Aut-aut foto presa qui

Matteo ed Enrico, Elisa e Silvia, quattro ragazzi dalle storie diverse che incrociano i loro destini in una discoteca, sono i protagonisti del romanzo di esordio di Gabriele Santoni, Aut Aut (Giulio Perrone Editore, 2012). Matteo, a cui è riservata la parte più importante all’interno del romanzo, è un ragazzo riflessivo e maturo, laureato in Scienze Politiche deve fare i conti con il difficile percorso destinato ai giovani degli anni Duemila in un mondo professionale e lavorativo chiuso, limitato, poco meritocratico e frustrante. Potrà contare sull’aiuto gratuito di Enrico, il più giovane assessore della capitale, volitivo e addentro ai meccanismi del potere, sebbene travesta questo suo essere “intrallazzino” con il velo dell’altruismo e del buonismo. Sul versante femminile una dicotomia ancora più forte e sottolineata, anche se dai toni prettamente maschili: Elisa ha una passione concreta e facilmente realizzabile grazie all’aiuto economico dei genitori, mentre Silvia è svampita e seduttiva, abituata alla ribalta facile della bellezza concessa e sprecata. Tra Enrico e Silvia l’intesa sarà immediata e consumata, mentre tra Matteo ed Elisa si instaurerà un rapporto più intenso, complesso e complicato. Santoni inserisce la storia dei quattro ragazzi in un quadro più ampio, che parte dall’omicidio di Marta Russo all’università La Sapienza di Roma, passa per un lavoro precario presso un call-center arrivando fino ad un posto a tempo indeterminato in un Residence per lavoratori immigrati, al di sotto dei titoli che il ragazzo può vantare, per giungere ai colloqui di una grande società, collusa con il potere e per la quale le assunzioni sono imposte, piuttosto che basate sulla realtà dei fatti. Spunti ciascuno con il suo centro di interesse in problemi tangibili e reali del nostro paese, problemi ineludibili per chi si affacci nel mondo del lavoro, che però non sempre lo scrittore riesce a gestire con unità d’intenti rispetto alla narrazione principale. Ad esempio la parentesi di Matteo nel call center appare del tutto avulsa dalla storia portante, ricalca clichè già abusati soprattutto a livello cinematografico e non segna nessun reale snodo per il proseguo della vita del protagonista.

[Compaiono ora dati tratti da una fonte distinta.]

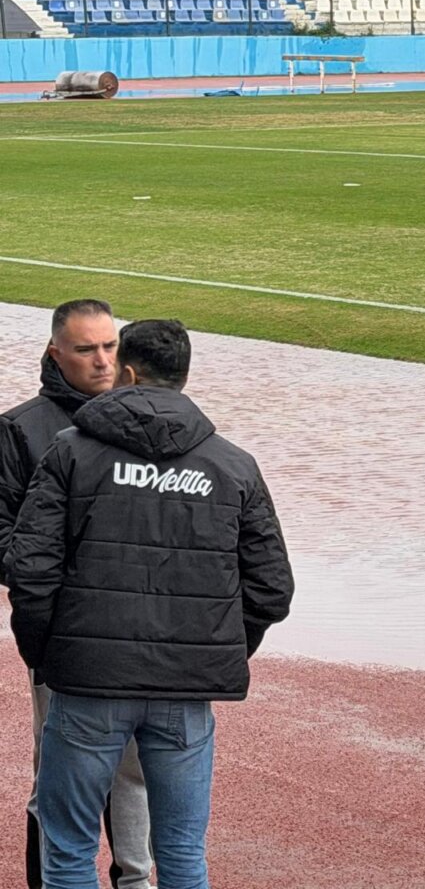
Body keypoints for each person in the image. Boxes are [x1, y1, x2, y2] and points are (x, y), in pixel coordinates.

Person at [4, 319, 295, 889]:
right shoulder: (234, 465)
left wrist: (49, 656)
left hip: (87, 684)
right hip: (183, 693)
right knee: (182, 853)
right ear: (183, 377)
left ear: (128, 373)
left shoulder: (70, 452)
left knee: (69, 851)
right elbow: (271, 589)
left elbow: (29, 570)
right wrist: (208, 654)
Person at [0, 300, 153, 889]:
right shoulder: (21, 428)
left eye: (110, 346)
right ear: (55, 353)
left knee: (133, 771)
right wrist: (66, 583)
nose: (103, 361)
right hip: (59, 630)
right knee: (59, 772)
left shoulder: (148, 423)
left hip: (135, 628)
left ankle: (134, 879)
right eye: (87, 349)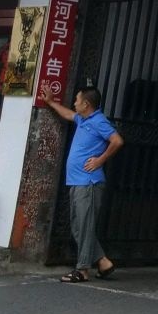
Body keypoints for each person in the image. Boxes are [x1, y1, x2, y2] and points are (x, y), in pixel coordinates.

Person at [40, 83, 123, 283]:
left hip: (89, 182)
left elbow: (117, 141)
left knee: (84, 226)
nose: (75, 103)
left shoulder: (99, 121)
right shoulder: (83, 119)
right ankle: (103, 262)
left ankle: (83, 269)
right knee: (78, 227)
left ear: (86, 104)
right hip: (78, 181)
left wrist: (100, 160)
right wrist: (51, 102)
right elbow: (68, 114)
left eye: (77, 100)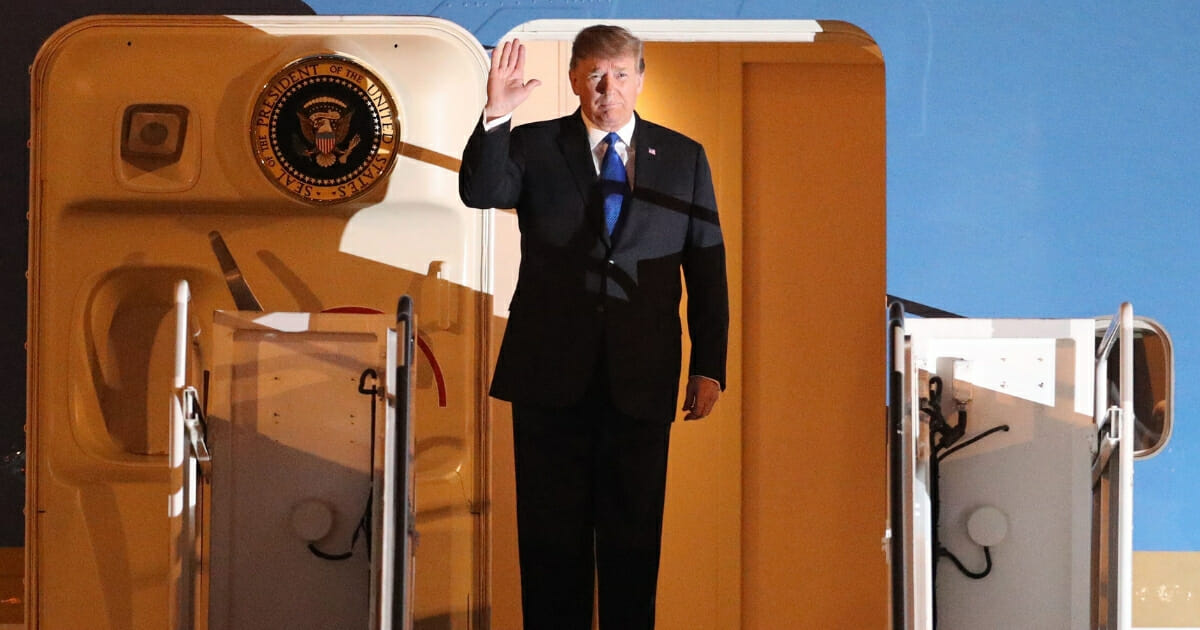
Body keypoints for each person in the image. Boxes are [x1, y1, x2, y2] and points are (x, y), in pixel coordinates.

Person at [459, 24, 729, 630]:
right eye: (595, 76)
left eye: (621, 75)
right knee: (551, 547)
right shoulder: (532, 144)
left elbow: (706, 265)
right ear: (575, 78)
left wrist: (709, 364)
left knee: (634, 545)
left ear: (640, 77)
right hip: (548, 380)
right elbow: (481, 191)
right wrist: (495, 115)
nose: (608, 89)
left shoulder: (684, 156)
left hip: (643, 377)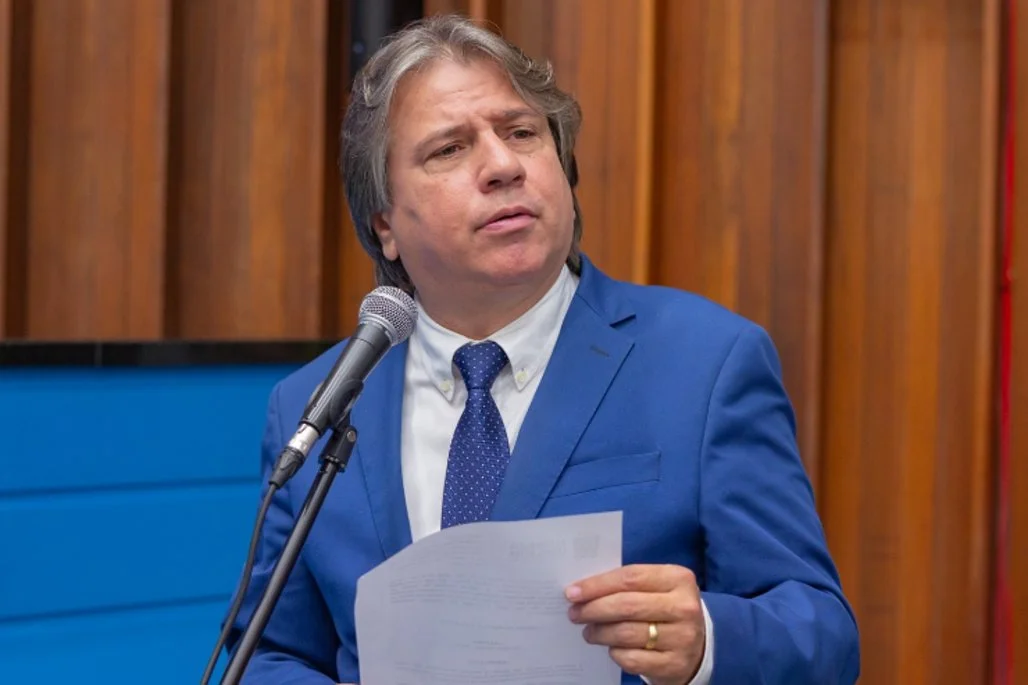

Grande spazio Santoni offre alle scelte di Matteo in campo professionale, sia nel riflettere sul lavoro presso il Residence, tra il vantaggio del posto a tempo indeterminato e la frustrazione di un lavoro senza nessuna soddisfazione intellettuale, sia nella scelta sofferta a livello emotivo dei compromessi che il giovane dovrebbe affrontare se accettasse il gratificante lavoro presso la grande società con cui l’ha messo in contatto Enrico. Compromessi resi difficili e inaccettabili dall’eredità paterna, dalla cultura comunista in cui è stato allevato e di cui il padre gli ha lasciato il testimone. La figura del padre di Matteo è tra le più riuscite del romanzo, paradossalmente attraverso l’assenza e la scomparsa. Il rapporto tra padre e figlio, che è indagato in tutta la sua complessità, permea il racconto della vicenda di Matteo e si sovrappone, a tratti in maniera meccanica, a quella di un altro personaggio del libro, alter ego di Matteo, che rappresenta i lati più svantaggiati della generazione in esame: Sànyi.

Sarà proprio dal confrontarsi con Sànyi e con la sua tragica, ma libertaria scelta finale, che Matteo capirà profondamente il valore della coscienza e l’importanza di rimanere fedele a se stesso.

Avrei potuto esserci anch’io quel giorno accanto a Matteo, quando fu uccisa Marta Russo, anche io come lui mi sono trovata davanti a scelte lavorative che andavano soppesate con acribia, spesso superiore all’età e all’esperienza che possedevo al momento, come Matteo ho sentito il peso delle aspettative dei miei genitori, desiderando la semplicità di potermi accontentare del “posto fisso”, anche se al di sotto del mio curriculum e del mio percorso di studi. Come me, probabilmente, in tanti ritroveranno in Matteo uno spicchio della loro esperienza, che Santoni riesce a raccontare senza tante pretese intellettualistiche, in una prosa scorrevole e piana, anche se non ancora matura.